Task instructions: What lines in the entries below contain the word "vragen"? Copy all of them.

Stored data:
================================

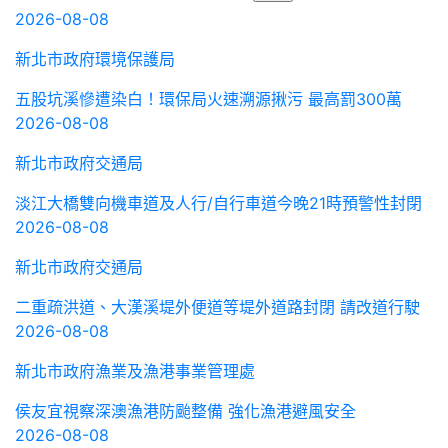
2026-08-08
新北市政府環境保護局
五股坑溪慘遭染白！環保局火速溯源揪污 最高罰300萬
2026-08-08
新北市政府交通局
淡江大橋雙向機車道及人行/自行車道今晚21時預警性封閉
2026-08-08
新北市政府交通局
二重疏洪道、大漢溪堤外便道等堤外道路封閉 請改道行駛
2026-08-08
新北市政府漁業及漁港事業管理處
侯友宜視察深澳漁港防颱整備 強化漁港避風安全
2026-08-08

================================

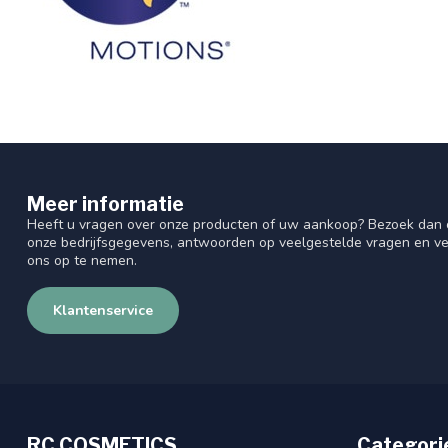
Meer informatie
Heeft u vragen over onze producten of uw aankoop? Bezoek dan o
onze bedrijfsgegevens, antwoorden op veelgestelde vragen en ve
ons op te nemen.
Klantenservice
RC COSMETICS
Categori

================================

Solution to this problem:
Heeft u vragen over onze producten of uw aankoop? Bezoek dan o
onze bedrijfsgegevens, antwoorden op veelgestelde vragen en ve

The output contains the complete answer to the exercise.